What this task involves: Reproduce each of the lines below word for word, omitting the pictures from your answer.

[START OF Material supplied]

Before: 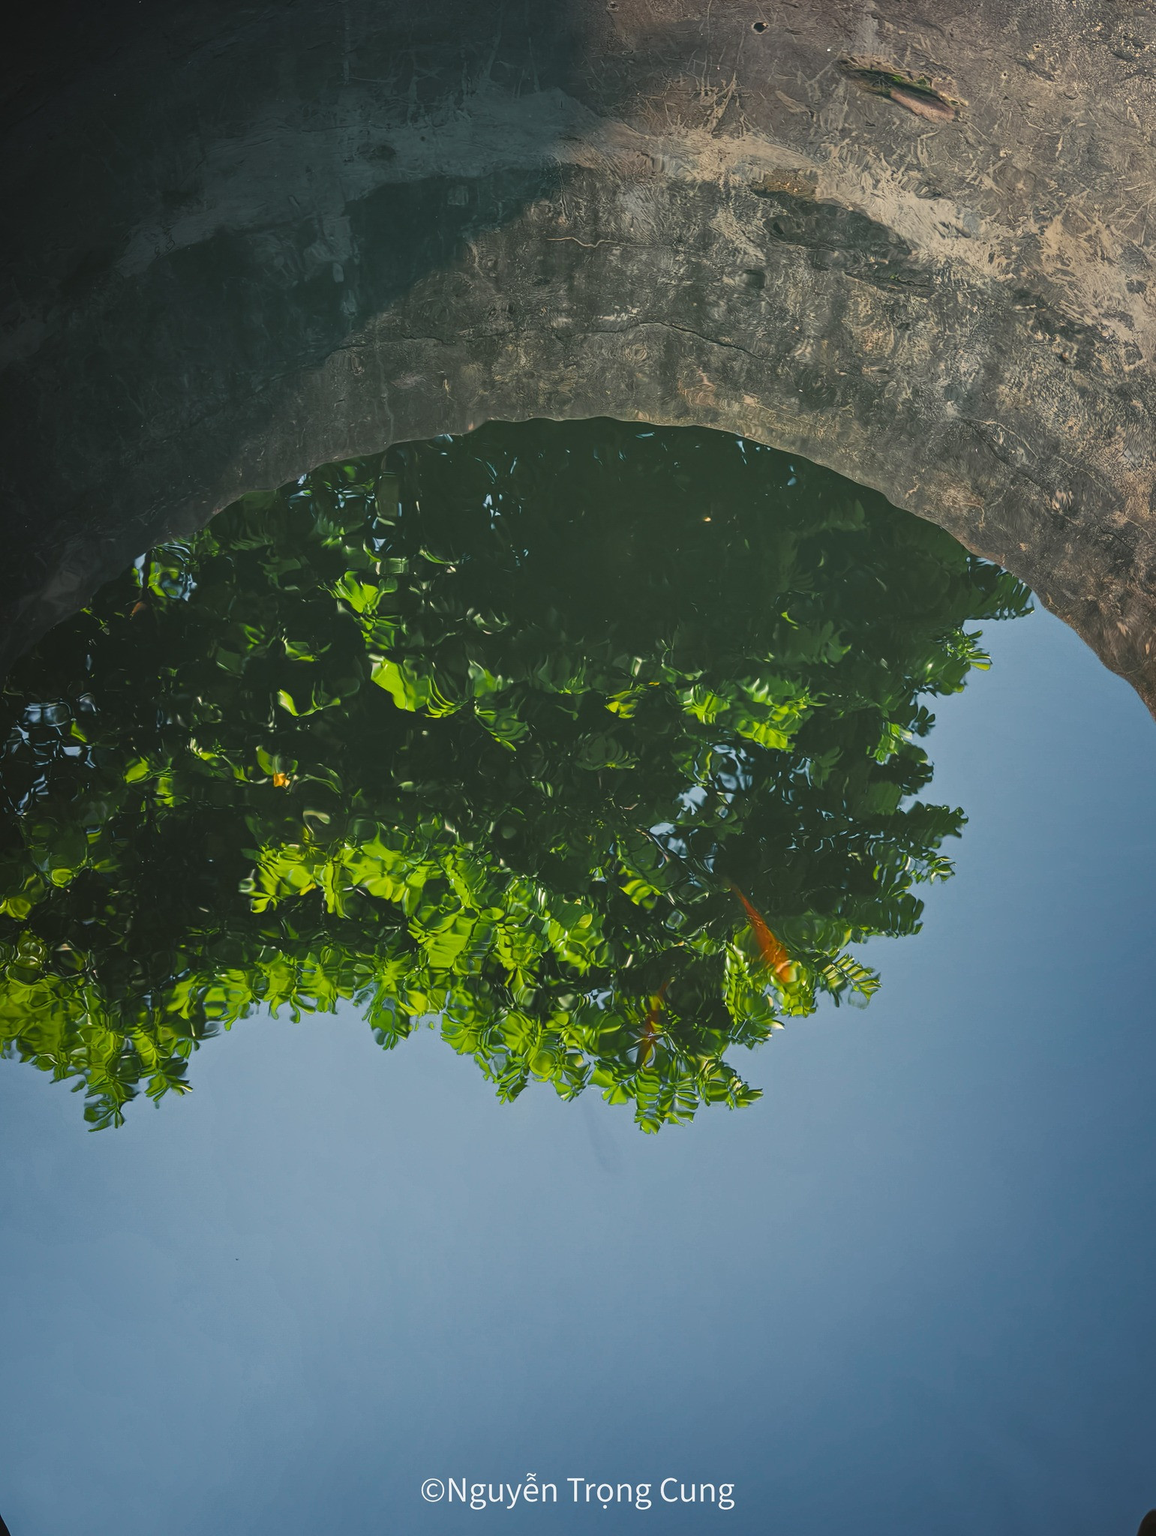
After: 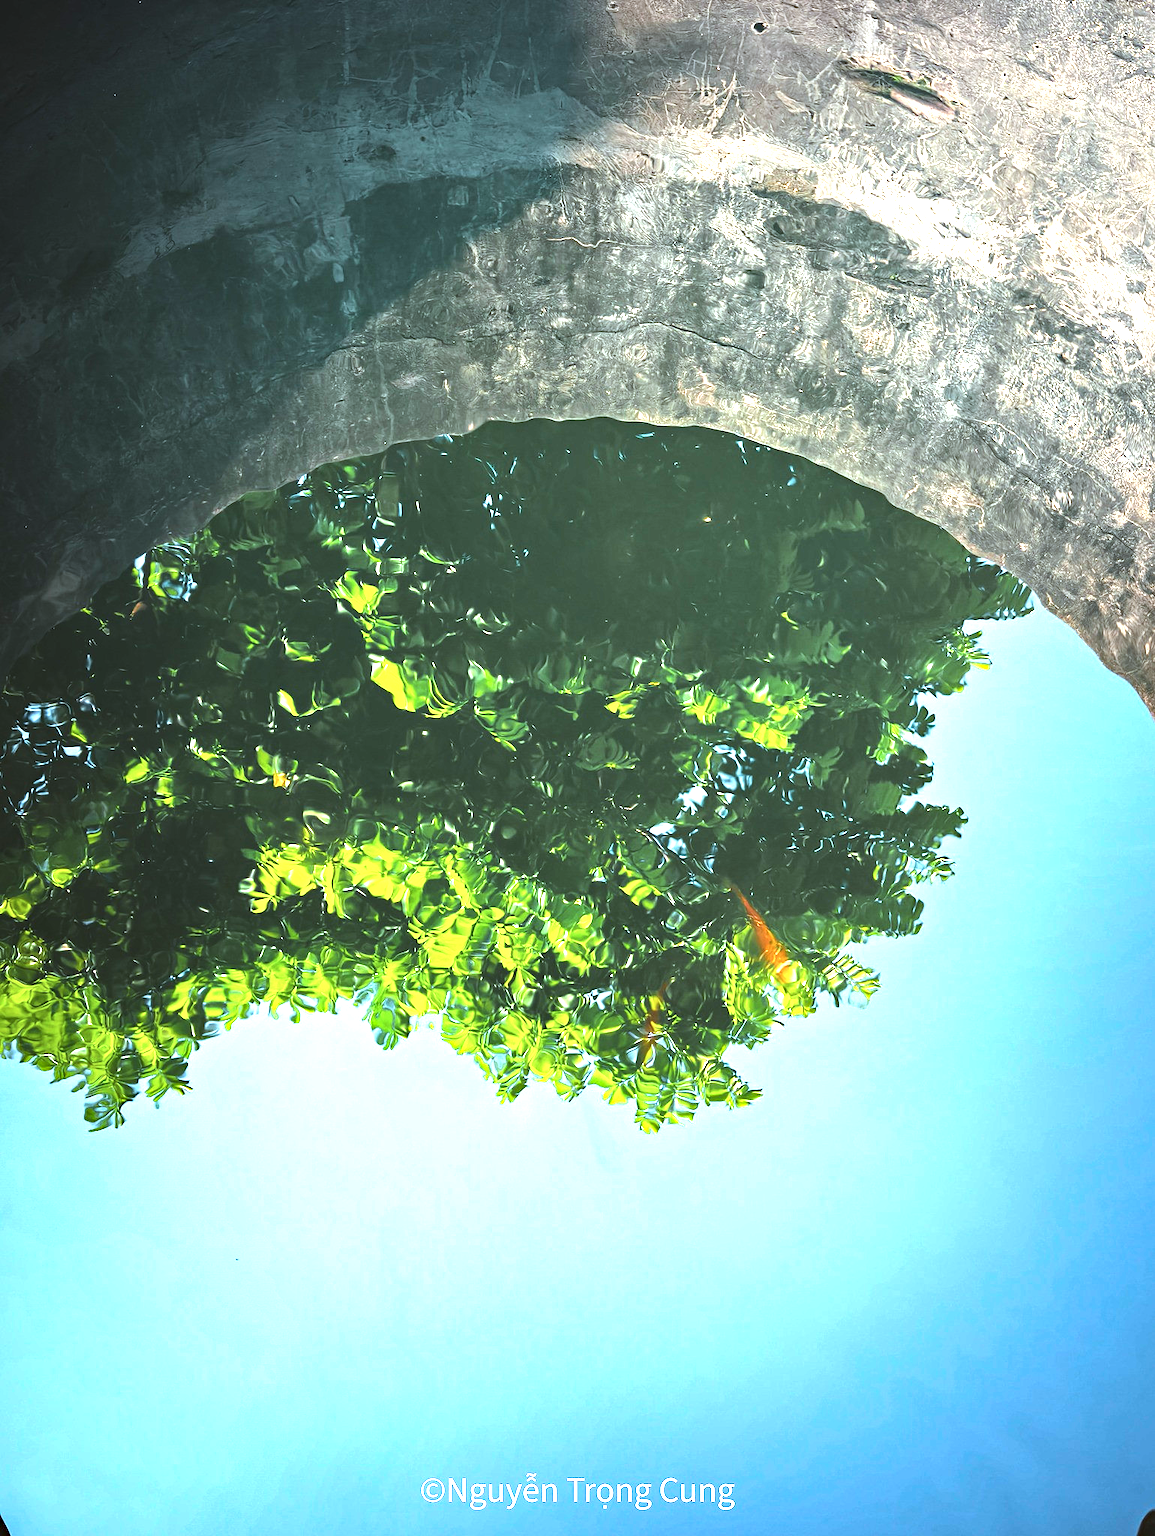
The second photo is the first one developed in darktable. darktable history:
exposure: black level correction 0, exposure 1.5 EV, compensate exposure bias true, compensate highlight preservation false
color correction: highlights a* -4.18, highlights b* -10.81
tone equalizer: -8 EV -0.75 EV, -7 EV -0.7 EV, -6 EV -0.6 EV, -5 EV -0.4 EV, -3 EV 0.4 EV, -2 EV 0.6 EV, -1 EV 0.7 EV, +0 EV 0.75 EV, edges refinement/feathering 500, mask exposure compensation -1.57 EV, preserve details no
haze removal: compatibility mode true, adaptive false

[END OF Material supplied]

Finished exercise:
Before: 
After: 
The second photo is the first one developed in darktable. darktable history:
exposure: black level correction 0, exposure 1.5 EV, compensate exposure bias true, compensate highlight preservation false
color correction: highlights a* -4.18, highlights b* -10.81
tone equalizer: -8 EV -0.75 EV, -7 EV -0.7 EV, -6 EV -0.6 EV, -5 EV -0.4 EV, -3 EV 0.4 EV, -2 EV 0.6 EV, -1 EV 0.7 EV, +0 EV 0.75 EV, edges refinement/feathering 500, mask exposure compensation -1.57 EV, preserve details no
haze removal: compatibility mode true, adaptive false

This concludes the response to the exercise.